General Electric Ry. Co. v. Chicago & W. I. R. R. Co.

1. Freehold—When Not Involved.—A freehold is not involved in a proceeding to enjoin a street railway from laying its tracks in a public street, in the sense in which the term “freehold ” is used in the statute relating to appeals.

Bill for an Injunction.—Appeal from Superior Court of Cook County; the Hon. John Barton Payne, Judge, presiding. Heard in the Branch Appellate Court at the March term, 1899.

Affirmed.

Opinion filed October 20, 1899.

Ferdinand Goss, attorney for appellant; Edwin Walker and Thomas A. Moran, of counsel.

Edgar A. Bancroft and Hamline, Scott & Lord, attorneys for appellee.

Mr. Justice Horton

delivered the opinion of the court.

A' motion is entered by appellee to dismiss this cause for the reason that a freehold is involved, and therefore an appeal lies only in the Supreme Court. That motion is overruled. While the property of appellee, "which appellant is about to enter upon and injure, is fixed and immovable in its character, like realty,” yet, it is not a freehold in the sense in which that term is used in the statute relating to appeals.

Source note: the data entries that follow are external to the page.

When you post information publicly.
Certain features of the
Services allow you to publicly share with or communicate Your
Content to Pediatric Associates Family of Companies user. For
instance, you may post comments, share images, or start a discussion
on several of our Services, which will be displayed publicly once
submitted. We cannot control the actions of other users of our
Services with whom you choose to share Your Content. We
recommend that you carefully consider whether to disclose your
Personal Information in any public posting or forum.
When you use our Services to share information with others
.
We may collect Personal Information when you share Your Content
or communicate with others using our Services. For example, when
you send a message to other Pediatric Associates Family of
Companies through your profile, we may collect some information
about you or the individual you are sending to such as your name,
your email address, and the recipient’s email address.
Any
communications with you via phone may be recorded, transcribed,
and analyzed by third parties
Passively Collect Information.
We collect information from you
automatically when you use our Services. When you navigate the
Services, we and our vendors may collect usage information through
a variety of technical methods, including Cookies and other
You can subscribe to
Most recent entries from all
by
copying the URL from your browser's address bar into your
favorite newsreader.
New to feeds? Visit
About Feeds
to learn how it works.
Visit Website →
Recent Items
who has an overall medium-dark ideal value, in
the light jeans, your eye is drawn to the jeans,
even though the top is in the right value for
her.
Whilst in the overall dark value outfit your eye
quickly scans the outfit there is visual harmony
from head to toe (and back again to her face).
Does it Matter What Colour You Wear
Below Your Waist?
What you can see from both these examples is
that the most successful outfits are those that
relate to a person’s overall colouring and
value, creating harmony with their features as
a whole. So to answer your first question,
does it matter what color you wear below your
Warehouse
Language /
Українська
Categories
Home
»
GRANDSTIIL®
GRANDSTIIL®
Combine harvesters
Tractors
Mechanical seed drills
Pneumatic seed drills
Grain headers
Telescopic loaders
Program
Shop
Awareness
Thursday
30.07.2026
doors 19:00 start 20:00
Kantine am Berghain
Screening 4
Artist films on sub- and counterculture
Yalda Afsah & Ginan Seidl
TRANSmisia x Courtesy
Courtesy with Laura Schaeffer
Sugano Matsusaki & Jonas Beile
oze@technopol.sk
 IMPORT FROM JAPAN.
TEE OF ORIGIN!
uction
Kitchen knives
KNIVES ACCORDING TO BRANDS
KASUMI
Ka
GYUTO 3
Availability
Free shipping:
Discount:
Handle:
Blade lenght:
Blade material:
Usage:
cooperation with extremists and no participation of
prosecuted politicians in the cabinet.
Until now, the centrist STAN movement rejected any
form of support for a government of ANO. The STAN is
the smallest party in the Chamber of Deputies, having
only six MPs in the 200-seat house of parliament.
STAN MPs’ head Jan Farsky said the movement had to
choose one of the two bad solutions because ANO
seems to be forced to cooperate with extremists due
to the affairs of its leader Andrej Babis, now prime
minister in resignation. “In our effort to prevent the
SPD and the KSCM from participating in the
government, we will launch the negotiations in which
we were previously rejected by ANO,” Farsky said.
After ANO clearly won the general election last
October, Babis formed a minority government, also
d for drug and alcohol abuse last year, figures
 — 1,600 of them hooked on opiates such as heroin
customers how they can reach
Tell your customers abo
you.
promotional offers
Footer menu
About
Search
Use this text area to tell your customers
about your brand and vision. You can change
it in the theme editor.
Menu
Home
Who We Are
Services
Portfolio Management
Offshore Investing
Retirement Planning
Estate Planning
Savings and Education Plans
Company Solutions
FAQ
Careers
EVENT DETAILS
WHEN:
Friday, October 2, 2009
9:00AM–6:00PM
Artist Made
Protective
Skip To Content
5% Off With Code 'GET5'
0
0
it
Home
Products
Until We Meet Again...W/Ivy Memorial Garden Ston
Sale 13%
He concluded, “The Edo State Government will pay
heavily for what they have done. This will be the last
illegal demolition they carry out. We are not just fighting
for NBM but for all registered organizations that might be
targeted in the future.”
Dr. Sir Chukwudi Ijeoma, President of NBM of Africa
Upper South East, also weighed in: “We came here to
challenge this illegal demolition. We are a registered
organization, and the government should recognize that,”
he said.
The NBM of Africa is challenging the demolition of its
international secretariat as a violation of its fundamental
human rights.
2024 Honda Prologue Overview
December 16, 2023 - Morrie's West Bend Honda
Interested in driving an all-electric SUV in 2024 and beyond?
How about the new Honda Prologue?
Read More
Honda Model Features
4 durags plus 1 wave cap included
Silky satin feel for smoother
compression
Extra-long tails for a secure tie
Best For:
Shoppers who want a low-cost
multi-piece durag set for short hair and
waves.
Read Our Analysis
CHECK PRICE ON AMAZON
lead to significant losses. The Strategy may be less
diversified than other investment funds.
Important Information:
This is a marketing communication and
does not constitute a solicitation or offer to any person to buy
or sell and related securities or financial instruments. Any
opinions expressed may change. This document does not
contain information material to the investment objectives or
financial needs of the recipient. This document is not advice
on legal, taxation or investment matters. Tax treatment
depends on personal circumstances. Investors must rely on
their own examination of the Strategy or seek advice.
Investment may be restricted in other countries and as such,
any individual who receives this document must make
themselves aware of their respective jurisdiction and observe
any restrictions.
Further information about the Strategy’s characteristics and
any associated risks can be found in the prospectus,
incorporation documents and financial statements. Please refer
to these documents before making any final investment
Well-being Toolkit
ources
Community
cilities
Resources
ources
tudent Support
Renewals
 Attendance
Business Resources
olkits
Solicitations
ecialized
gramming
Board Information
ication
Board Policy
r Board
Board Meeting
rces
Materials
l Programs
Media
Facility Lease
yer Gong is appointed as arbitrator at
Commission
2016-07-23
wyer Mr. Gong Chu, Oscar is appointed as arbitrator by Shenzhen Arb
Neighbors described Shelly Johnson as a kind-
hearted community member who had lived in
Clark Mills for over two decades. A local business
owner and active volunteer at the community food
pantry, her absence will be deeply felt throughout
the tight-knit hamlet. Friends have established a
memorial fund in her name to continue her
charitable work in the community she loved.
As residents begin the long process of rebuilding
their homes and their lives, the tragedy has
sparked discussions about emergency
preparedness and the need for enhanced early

This cause was before this court at the last term. We then expressed our views upon the case as it was then presented (79 Ill. App. 569). The cause was then exhaustively argued, and now no arguments are filed by either party, but simply short briefs, presumably to comply with the rules of the court. Counsel for appellant say in their brief, “ The question is in no way different now from what it was then.” Counsel for appellee say, “ This cause is again before this court upon the same question ” as before. Therefore our opinion upon the hearing in the case when it was argued before us, is adopted as our opinion in this presentation of the case.

The decree of the Superior Court is affirmed.